The impact from the plunging price of crude oil is sending shockwaves across the globe. Nations dependent on oil production, like Russia, Venezuela and Saudi Arabia, have witnessed plummeting revenue that is pushing some to the brink of recession.
At the same time oil consumers, like American drivers, are rejoicing thanks to the saving being enjoyed at the pump. However, for many those savings at the pump are being wiped out as retirement and investment accounts are taking a hit from the big blow oil stocks have taken over the past few months. So far, downturn in the oil market has cost investors $393 billion in wealth, according to a report by Bloomberg, which is far above the $14 billion American drivers saved at the pump last year.
Pumping in cash
According to Bloomberg, over the past five years, investors have pumped $1.4 trillion in cash into the oil and gas industry. These investments have helped push U.S. oil production up to levels we haven't seen in three decades. As the following chart notes, the rise in production has been absolutely remarkable.
By pumping out more oil than we have in decades, America has largely displaced much of its need for OPEC's oil. However, that hasn't stopped OPEC from keeping the pumps running. As we see on this next chart, America went from using 21% of OPEC's oil to less than 8% of its daily output in just the past few years, while OPEC has increased its output of the black stuff.
It had been assumed that the excess would just make its way to China, or other Asian nations, which had a nearly unquenchable thirst for oil. However, that hasn't happened as quickly as expected, which is why oil prices have plummeted 64% from the peak, as the world has more oil that it can use at the moment.

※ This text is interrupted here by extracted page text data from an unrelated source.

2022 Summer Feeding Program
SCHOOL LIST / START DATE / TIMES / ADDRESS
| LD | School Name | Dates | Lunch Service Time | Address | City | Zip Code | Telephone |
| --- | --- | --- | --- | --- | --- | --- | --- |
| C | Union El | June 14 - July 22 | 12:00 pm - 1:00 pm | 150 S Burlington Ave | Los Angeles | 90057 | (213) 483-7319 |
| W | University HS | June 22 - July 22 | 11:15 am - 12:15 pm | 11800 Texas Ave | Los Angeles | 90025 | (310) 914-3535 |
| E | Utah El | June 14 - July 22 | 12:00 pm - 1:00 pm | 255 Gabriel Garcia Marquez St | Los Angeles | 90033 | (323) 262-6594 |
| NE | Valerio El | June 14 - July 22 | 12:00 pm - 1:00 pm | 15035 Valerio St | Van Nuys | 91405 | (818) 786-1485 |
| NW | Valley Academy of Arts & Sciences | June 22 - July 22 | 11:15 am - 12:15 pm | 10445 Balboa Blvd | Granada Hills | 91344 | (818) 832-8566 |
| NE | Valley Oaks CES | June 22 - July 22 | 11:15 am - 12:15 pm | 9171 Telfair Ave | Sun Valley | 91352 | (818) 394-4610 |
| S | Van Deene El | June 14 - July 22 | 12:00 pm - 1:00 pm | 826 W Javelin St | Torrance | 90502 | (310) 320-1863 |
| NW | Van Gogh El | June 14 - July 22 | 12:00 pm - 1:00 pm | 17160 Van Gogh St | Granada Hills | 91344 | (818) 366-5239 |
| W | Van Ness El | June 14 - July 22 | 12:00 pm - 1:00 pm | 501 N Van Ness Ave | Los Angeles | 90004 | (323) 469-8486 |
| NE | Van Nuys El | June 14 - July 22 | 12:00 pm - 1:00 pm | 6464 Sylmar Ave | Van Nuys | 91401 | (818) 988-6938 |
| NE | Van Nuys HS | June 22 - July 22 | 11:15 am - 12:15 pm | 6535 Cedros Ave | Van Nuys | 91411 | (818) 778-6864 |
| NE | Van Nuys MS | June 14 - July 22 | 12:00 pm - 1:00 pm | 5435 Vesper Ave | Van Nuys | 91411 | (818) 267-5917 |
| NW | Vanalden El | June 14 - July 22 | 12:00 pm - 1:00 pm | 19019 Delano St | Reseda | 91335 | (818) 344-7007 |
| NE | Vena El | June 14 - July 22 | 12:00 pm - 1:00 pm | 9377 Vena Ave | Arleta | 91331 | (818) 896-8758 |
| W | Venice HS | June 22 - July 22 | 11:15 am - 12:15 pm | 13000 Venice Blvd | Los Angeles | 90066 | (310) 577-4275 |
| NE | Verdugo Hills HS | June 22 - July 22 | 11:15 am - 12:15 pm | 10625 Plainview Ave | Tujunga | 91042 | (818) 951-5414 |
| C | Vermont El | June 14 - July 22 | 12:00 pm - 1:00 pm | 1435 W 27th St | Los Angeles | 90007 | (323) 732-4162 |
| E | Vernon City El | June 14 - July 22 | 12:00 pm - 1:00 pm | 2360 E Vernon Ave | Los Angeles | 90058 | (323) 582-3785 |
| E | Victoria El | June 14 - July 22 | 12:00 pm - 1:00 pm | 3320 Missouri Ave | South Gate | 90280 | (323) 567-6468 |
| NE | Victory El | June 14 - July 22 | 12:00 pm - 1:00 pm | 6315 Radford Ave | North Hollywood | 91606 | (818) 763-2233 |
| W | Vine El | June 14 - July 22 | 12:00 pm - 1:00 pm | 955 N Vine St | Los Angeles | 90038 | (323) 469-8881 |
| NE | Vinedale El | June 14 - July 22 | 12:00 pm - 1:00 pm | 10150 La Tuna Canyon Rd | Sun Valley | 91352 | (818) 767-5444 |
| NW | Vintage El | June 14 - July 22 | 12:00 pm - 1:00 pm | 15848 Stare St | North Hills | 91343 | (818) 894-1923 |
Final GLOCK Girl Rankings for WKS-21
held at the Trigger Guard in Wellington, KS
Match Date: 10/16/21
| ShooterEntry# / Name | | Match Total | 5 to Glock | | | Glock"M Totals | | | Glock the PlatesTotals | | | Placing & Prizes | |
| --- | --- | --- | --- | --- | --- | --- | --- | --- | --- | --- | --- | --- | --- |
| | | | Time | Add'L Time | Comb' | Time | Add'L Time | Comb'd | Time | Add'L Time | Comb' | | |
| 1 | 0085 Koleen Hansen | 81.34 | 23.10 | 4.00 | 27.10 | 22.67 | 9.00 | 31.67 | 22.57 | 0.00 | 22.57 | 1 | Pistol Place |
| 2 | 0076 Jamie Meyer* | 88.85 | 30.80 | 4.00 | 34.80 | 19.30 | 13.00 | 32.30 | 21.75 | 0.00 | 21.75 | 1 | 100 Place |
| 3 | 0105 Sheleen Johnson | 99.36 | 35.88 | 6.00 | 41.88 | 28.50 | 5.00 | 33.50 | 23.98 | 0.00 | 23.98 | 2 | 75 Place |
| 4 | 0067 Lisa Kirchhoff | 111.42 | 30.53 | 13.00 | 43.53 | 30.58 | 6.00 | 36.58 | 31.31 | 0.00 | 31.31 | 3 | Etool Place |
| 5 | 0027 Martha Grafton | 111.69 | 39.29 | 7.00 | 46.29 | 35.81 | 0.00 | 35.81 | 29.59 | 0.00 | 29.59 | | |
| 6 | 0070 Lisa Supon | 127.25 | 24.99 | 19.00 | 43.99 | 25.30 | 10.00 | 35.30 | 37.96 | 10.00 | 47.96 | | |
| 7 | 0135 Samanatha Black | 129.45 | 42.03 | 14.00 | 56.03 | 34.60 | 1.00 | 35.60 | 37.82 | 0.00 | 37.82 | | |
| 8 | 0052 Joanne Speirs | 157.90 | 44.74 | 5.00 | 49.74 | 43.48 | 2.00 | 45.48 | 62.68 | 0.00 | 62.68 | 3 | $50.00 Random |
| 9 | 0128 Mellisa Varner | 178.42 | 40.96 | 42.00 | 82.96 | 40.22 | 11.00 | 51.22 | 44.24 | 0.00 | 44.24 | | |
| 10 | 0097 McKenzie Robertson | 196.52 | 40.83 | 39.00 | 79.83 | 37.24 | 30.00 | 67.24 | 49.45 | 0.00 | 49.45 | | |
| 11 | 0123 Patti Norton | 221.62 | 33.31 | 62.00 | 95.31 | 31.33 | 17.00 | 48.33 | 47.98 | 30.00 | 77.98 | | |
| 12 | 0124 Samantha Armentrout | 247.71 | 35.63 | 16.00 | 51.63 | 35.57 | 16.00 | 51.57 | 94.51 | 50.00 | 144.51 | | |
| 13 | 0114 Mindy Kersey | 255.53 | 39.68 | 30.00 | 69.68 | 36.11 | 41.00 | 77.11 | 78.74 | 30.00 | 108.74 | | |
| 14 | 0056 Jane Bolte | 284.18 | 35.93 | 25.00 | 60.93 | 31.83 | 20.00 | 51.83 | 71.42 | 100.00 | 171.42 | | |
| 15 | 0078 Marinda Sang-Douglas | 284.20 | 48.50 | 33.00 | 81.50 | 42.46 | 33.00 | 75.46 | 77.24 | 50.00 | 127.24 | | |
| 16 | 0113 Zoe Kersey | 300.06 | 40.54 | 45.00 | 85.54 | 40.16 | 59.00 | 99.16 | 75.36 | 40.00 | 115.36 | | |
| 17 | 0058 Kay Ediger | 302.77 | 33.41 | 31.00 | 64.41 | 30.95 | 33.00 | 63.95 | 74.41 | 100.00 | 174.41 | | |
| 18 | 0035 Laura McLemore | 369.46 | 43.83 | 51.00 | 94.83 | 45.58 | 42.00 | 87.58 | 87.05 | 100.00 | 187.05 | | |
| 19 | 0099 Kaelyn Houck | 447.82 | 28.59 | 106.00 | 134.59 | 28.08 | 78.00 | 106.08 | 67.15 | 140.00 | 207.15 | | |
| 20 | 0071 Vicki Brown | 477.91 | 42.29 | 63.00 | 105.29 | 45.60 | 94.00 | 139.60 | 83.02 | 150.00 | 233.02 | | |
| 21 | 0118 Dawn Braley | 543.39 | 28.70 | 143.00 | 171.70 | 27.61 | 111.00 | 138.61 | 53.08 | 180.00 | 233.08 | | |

That plunge in oil prices has hit U.S. oil stocks hard, taking a big chunk of investors' portfolios with it. According to Bloomberg's data, investors have lost $393 billion since June, with $353 billion of that loss stemming from investments in the stocks of the top 76 companies in its Bloomberg Intelligence North America Exploration and Production index. While nearly all oil stocks have felt the pain, drillers with high debt loads have really burned investors, as bankruptcy fears are beginning to emerge.
This has affected bond investors who have seen nearly $40 billion deflate out of the value of high-yield energy bonds. These bond losses could grow much worse over time, as there is a growing worry of a massive energy bond default wave over the next year should oil prices remain weak. This is because the industry borrowed $786 billion over the last five years to fund drilling and acquisitions that were made under the assumption that relatively high oil prices would persist. With that assumption now blown to pieces, investors have no idea what will happen next, and some are running for the hills before waiting to find out.
Until oil prices bottom energy investors are likely going to see more value deflate out of energy stocks and bonds. This suggests the worst might not be over for investors, as oil demand has yet to respond in earnest to low oil prices. Meanwhile, it will take a while for oil supplies to drain out of the market. That being said, the oil market has a history of booms, busts and recoveries so at some point it will muddle through the mess it created by using debt to pump too much oil into the market. When that happens, oil stocks could very well return the $393 billion it has taken from investors over the past few months.